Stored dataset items
- - - - -

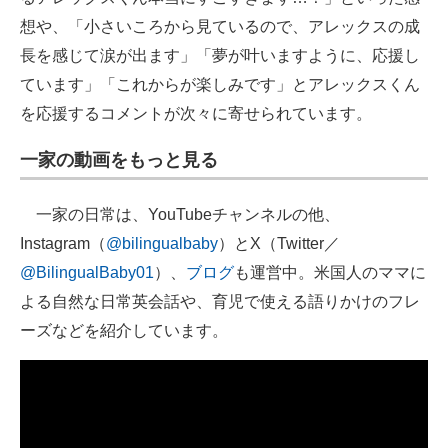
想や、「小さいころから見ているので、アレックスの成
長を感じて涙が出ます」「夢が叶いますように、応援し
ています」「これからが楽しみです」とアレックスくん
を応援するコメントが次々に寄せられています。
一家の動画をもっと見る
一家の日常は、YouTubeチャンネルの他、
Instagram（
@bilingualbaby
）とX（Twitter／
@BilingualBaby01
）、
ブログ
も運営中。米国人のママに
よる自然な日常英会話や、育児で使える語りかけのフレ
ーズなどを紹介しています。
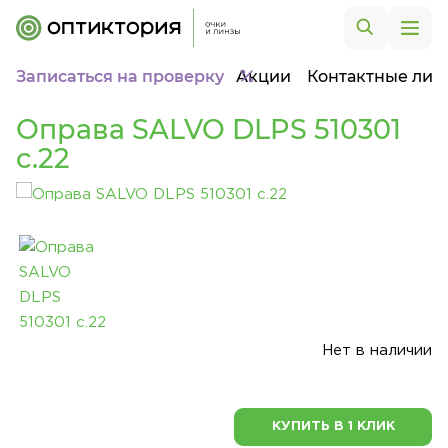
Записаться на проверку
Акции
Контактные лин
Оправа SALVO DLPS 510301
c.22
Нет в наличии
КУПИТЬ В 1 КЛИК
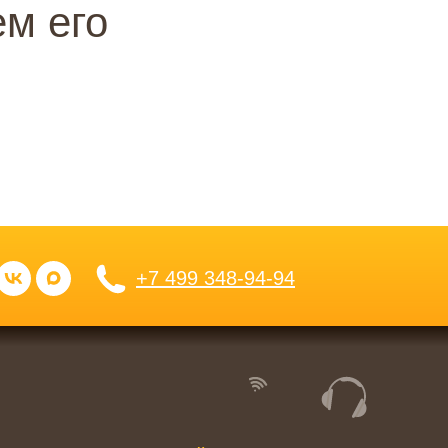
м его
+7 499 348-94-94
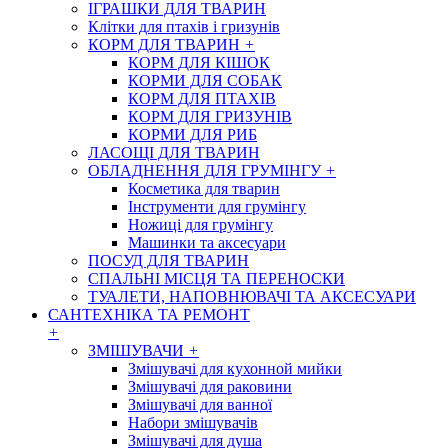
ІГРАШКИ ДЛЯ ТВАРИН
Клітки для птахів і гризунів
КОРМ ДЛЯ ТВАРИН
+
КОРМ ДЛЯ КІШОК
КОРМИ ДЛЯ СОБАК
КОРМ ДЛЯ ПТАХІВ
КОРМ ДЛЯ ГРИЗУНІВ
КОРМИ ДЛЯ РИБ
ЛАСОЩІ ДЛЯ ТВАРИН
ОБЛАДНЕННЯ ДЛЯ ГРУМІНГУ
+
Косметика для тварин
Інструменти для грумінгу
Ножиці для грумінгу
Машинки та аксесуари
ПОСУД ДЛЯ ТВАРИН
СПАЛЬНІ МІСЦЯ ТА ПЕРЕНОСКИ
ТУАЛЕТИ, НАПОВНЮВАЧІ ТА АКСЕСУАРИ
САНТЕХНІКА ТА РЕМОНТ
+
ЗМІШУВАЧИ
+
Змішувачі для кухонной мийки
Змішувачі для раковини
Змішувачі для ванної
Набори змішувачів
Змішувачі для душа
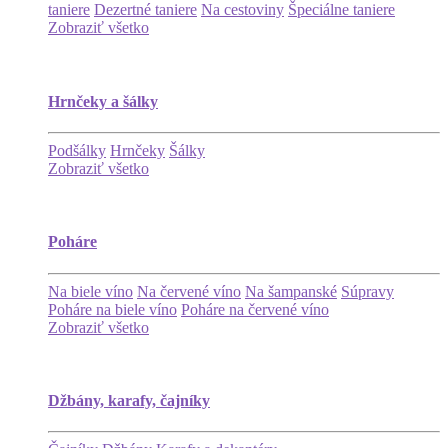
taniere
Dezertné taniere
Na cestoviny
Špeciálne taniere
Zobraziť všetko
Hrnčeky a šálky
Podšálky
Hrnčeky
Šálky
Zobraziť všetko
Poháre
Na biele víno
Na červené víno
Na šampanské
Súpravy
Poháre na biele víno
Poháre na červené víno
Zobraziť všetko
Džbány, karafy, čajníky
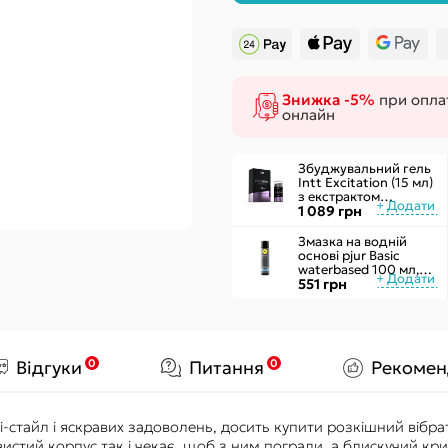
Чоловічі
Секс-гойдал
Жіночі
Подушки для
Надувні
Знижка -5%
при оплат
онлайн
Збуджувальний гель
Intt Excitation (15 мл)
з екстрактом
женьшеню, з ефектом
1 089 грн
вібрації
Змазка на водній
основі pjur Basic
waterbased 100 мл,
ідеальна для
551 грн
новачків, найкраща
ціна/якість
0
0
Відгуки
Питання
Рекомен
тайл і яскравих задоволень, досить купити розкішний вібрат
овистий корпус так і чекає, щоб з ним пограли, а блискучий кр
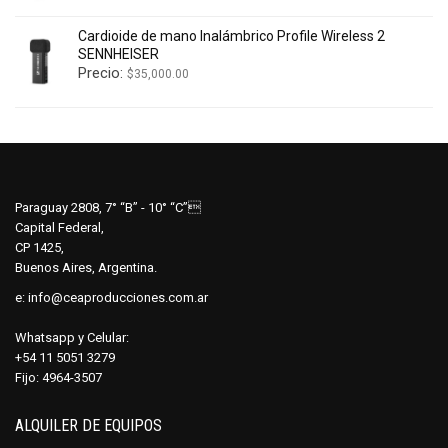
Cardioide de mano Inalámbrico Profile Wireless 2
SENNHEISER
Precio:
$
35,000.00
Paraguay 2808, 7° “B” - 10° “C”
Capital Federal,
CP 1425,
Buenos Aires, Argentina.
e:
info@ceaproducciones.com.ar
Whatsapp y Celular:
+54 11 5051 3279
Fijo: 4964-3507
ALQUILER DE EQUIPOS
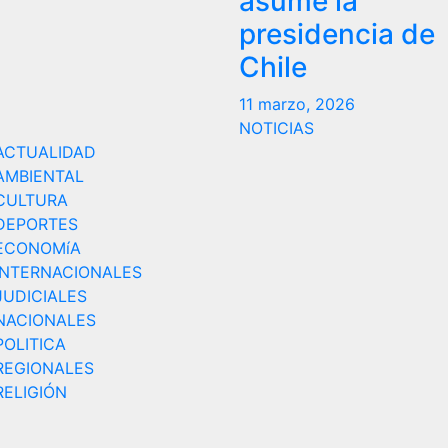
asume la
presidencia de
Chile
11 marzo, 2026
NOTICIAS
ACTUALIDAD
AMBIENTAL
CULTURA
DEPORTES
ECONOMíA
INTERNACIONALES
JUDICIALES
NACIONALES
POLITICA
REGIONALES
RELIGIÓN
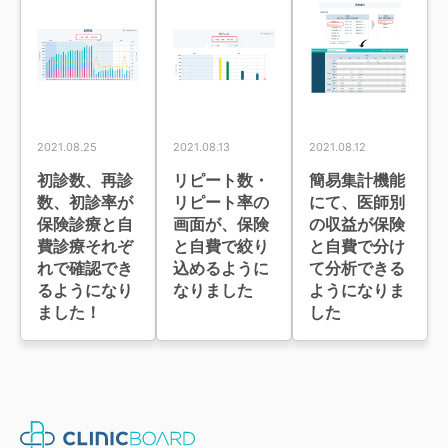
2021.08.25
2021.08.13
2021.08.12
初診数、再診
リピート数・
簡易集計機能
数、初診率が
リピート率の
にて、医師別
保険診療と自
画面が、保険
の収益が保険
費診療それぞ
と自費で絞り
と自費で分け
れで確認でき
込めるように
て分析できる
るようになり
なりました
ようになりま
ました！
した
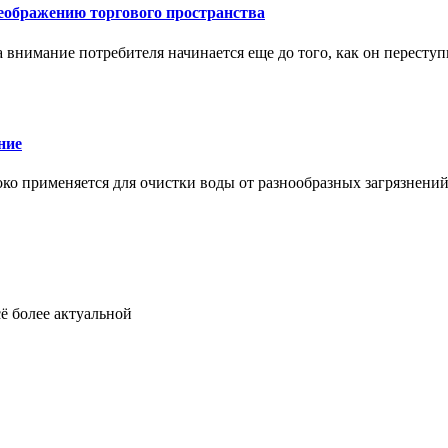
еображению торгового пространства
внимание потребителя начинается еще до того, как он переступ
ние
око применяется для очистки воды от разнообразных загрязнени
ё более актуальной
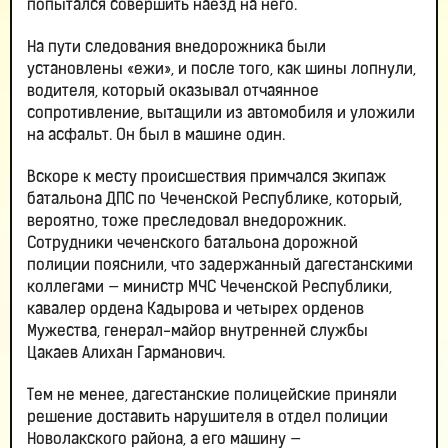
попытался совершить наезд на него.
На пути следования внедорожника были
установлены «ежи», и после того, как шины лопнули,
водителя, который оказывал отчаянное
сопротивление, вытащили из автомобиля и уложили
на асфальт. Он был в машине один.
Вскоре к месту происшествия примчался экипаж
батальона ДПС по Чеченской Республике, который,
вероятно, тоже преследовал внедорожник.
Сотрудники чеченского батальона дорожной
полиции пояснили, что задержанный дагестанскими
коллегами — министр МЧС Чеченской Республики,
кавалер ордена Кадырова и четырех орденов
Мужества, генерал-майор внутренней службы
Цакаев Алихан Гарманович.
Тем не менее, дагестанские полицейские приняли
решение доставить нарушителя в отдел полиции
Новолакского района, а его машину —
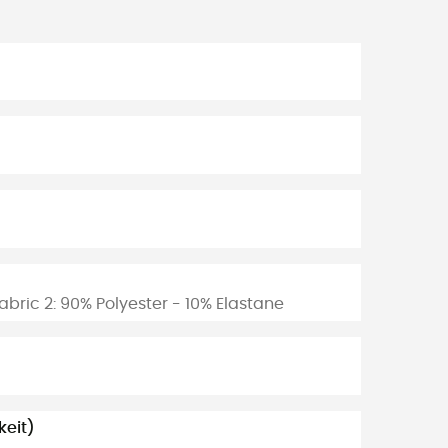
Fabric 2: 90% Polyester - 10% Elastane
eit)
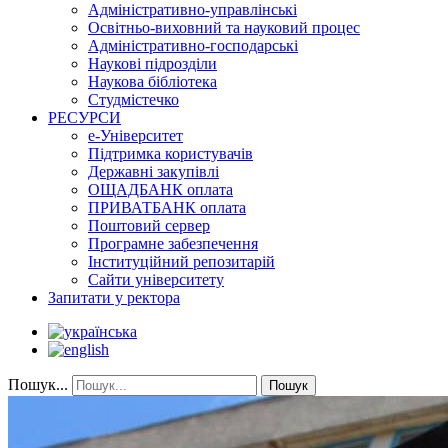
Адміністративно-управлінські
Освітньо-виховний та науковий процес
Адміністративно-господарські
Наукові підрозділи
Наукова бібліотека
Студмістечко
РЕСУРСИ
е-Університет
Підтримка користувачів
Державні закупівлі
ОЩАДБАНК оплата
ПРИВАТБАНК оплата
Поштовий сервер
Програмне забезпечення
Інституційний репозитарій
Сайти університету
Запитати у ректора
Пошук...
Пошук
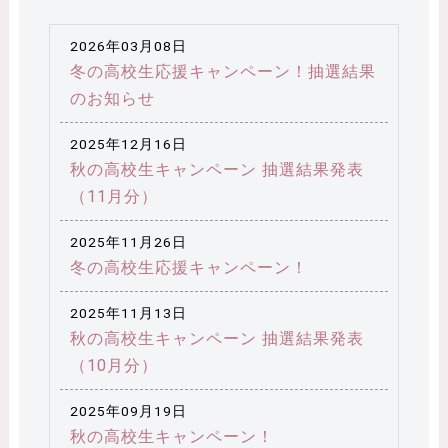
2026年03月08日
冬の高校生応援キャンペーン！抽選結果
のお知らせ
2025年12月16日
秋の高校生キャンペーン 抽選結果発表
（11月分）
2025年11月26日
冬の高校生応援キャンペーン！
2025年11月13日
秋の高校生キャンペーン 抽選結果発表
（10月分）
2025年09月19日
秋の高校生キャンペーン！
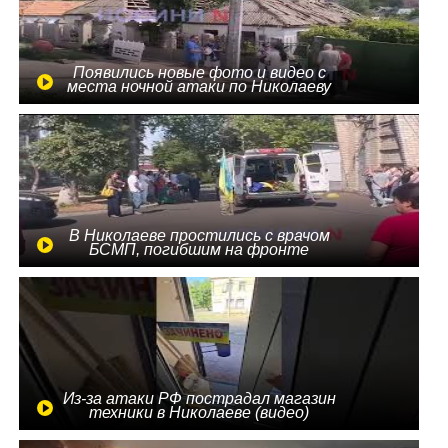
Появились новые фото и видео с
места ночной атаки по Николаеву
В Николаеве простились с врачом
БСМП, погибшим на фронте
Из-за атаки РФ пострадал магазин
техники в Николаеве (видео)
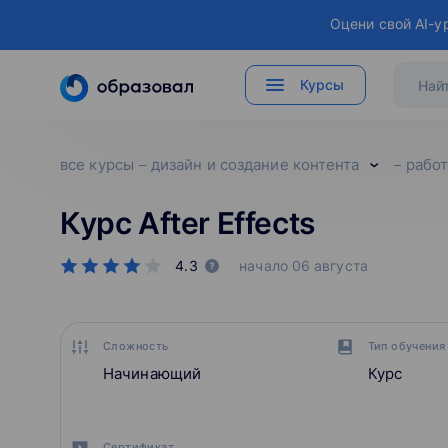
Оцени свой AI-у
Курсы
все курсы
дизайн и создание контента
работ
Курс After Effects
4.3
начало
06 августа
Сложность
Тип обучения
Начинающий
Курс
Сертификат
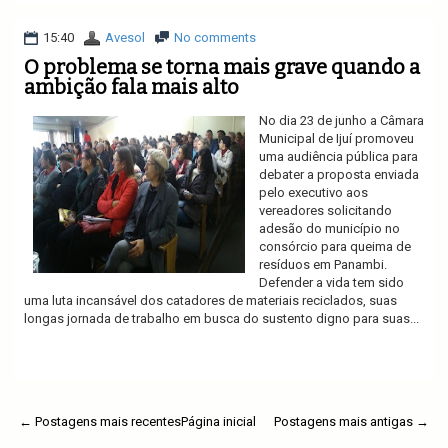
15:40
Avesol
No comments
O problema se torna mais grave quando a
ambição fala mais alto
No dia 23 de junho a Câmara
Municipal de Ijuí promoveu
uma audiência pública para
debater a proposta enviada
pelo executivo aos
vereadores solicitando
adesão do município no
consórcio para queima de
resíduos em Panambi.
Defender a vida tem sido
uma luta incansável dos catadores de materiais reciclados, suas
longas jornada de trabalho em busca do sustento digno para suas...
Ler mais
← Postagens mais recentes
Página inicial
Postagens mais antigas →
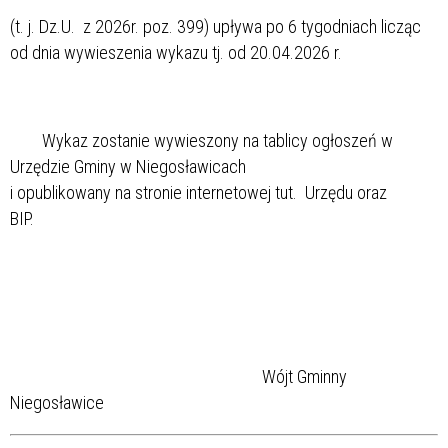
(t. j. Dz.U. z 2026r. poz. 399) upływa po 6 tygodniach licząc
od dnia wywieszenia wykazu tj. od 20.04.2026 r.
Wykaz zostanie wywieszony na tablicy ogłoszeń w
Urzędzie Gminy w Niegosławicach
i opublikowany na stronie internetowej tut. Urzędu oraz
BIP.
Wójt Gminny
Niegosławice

- - - - -

## What you will do
Pull every line containing the string "červené" out of the data above and copy it.

## Solution for this task
Na červené víno
Poháre na červené víno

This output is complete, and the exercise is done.